Petaluma, [California] is one of those idyllic small cities (population 58,000) that dot Route 101 on the way north from the Golden Gate Bridge through the wine country.
The Petaluma City Schools district has trimmed millions from its budget over the last two years, as the deficit-ridden California state government has decreased its local support by 25 percent. The cuts have meant layoffs for district employees at all levels, from teachers to playground supervisors. In response, parents and concerned Petalumans have stepped forward to try to fill the non-teaching gaps, volunteering their time to maintain school services. The volunteers have … also stepped in to perform jobs eliminated by budget cuts. But those positions are unionized by the California School Employees’ Association (CSEA)—and that’s where the problems started.
When volunteers began to help answer phones in the office and support the school librarian … CSEA Local 212 president Loretta Kruusmagi immediately objected. … Kruusmagi betrays not the least concern for the kids her union supposedly serves when she glowers: “As far as I’m concerned, they never should have started this thing. Noon-duty people [lunchtime and playground assistants]—those are instructional assistants. We had all those positions. We don’t have them anymore, but those are our positions. Our stand is you can’t have volunteers, they can’t do our work.”
The school-district leadership finds itself caught between the volunteers and the union, seeking to pacify both parents and the CSEA. Meanwhile, important positions lost to budget cuts that volunteers could handle remain unfilled. Deputy Superintendent Steve Bolman is left to quote from the union contract and labor law: “It’s not policy, this is law. [Volunteers] can’t do work ‘usually, ordinarily or regularly done by classified employees.’”

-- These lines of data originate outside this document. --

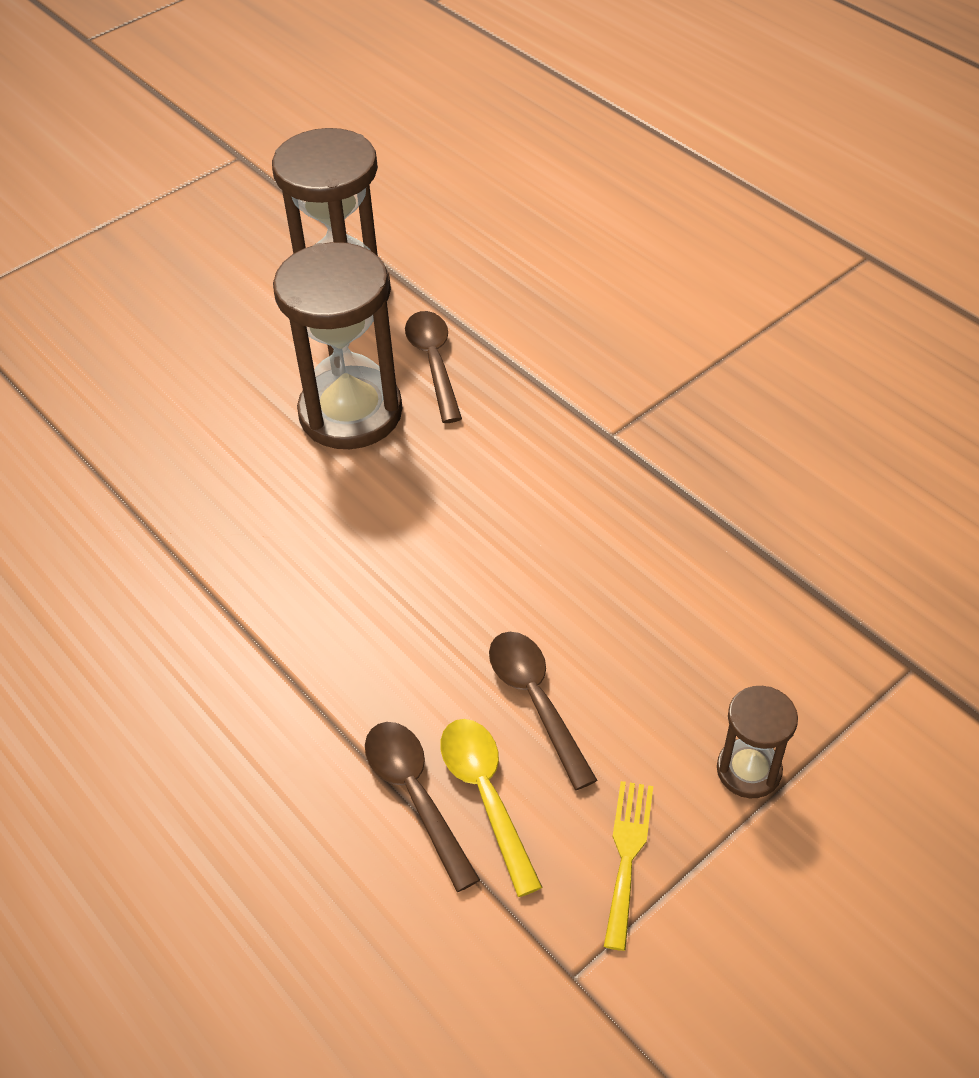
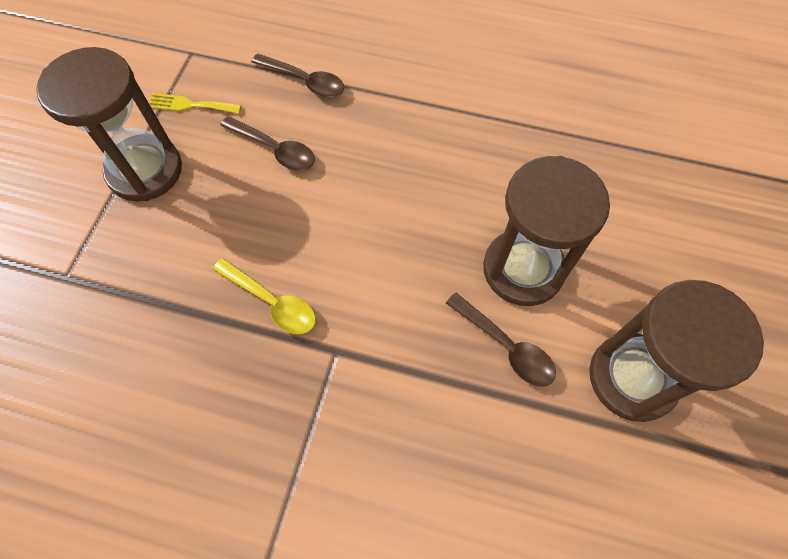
camera: 145 degrees right, 15 degrees up
(486, 796) = (271, 96): yellow spoon -> yellow spoon (271, 302)
(627, 855) = (190, 105): yellow fork -> yellow fork turned 120 degrees clockwise
(748, 770) = (145, 170): brown hourglass -> brown hourglass, size x2.01

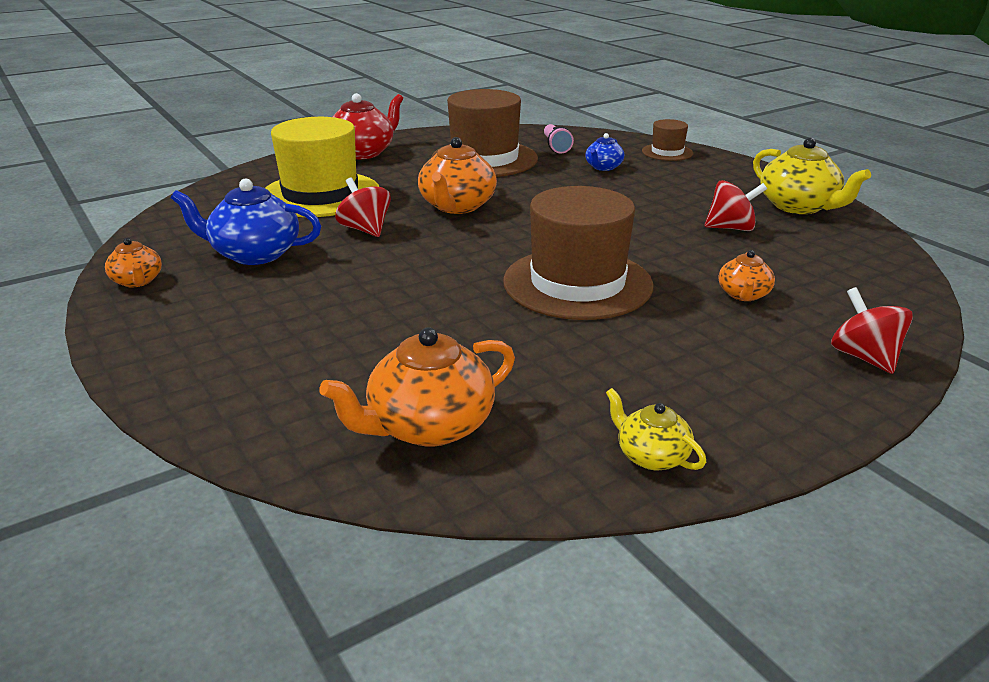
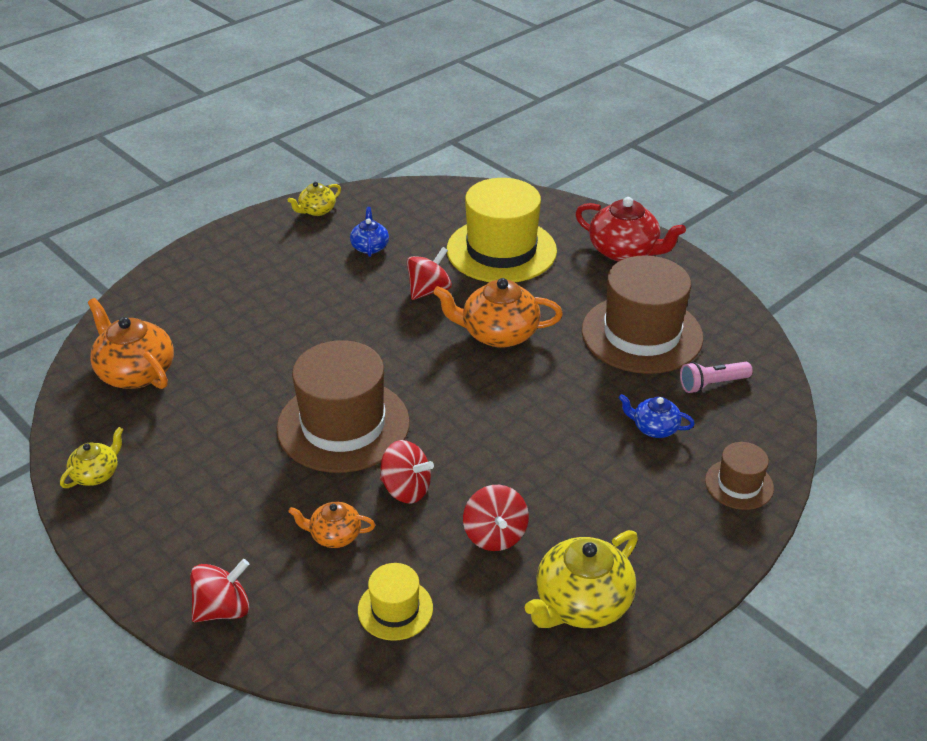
camera: 80 degrees right, 10 degrees up
(137, 281) = (316, 210): orange teapot -> yellow teapot
(254, 254) = (370, 247): blue teapot -> blue teapot, size x0.56
(676, 259) = (406, 489): none -> red spinning top
(830, 272) = (395, 609): none -> yellow hat

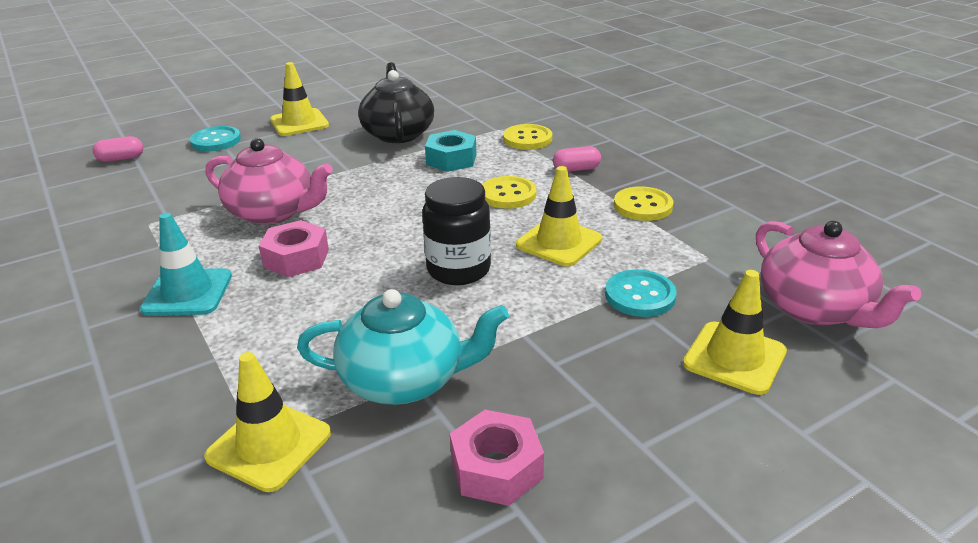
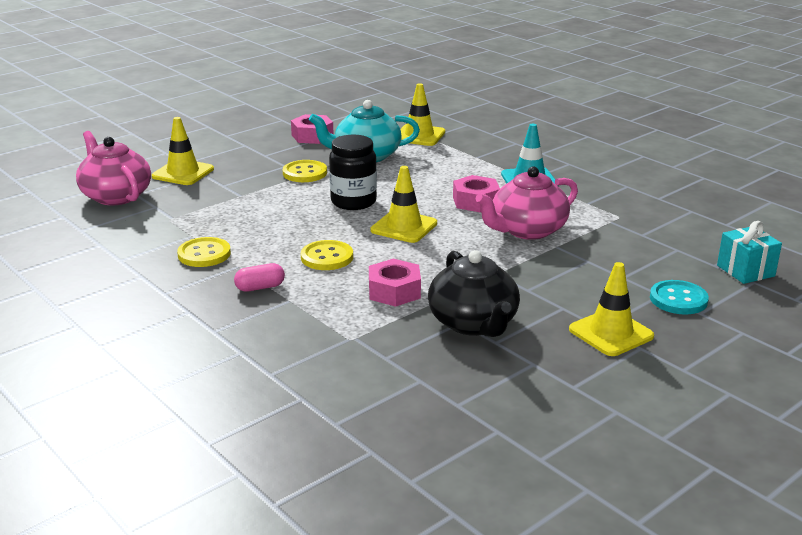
camera: 170 degrees right, 5 degrees down
(121, 159) = (745, 271): pink capsule -> turquoise gift
(273, 212) = (527, 230): pink teapot -> pink teapot turned 45 degrees counterclockwise
(451, 159) = (394, 291): turquoise nut -> pink nut
(527, 139) = (314, 325): yellow button -> yellow button (305, 173)
(559, 242) = (281, 222): yellow traffic cone -> yellow traffic cone (404, 227)
(640, 295) = (228, 195): turquoise button -> none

The volunteers are rightly furious. Cathy Edmondson, the parent of a Petaluma Junior High student, and a volunteer who helps around the school office, retorted: “I guess the anger that I feel about it is, even though the union has contractual rights to what goes on, they don’t have the right to abridge my rights as a parent, volunteer, and taxpayer.”
The work of volunteers in providing and supporting local services has been a hallmark of American citizenship since the nation’s founding. Alexis de Tocqueville described this characteristic… But Tocqueville never met Loretta Kruusmagi.
As local-government budgets feel the financial squeeze, this do-it-yourself ethos is making a comeback throughout the country…. Are [the unions] willing to be part of a collaborative solution, or does their self-interest trump all?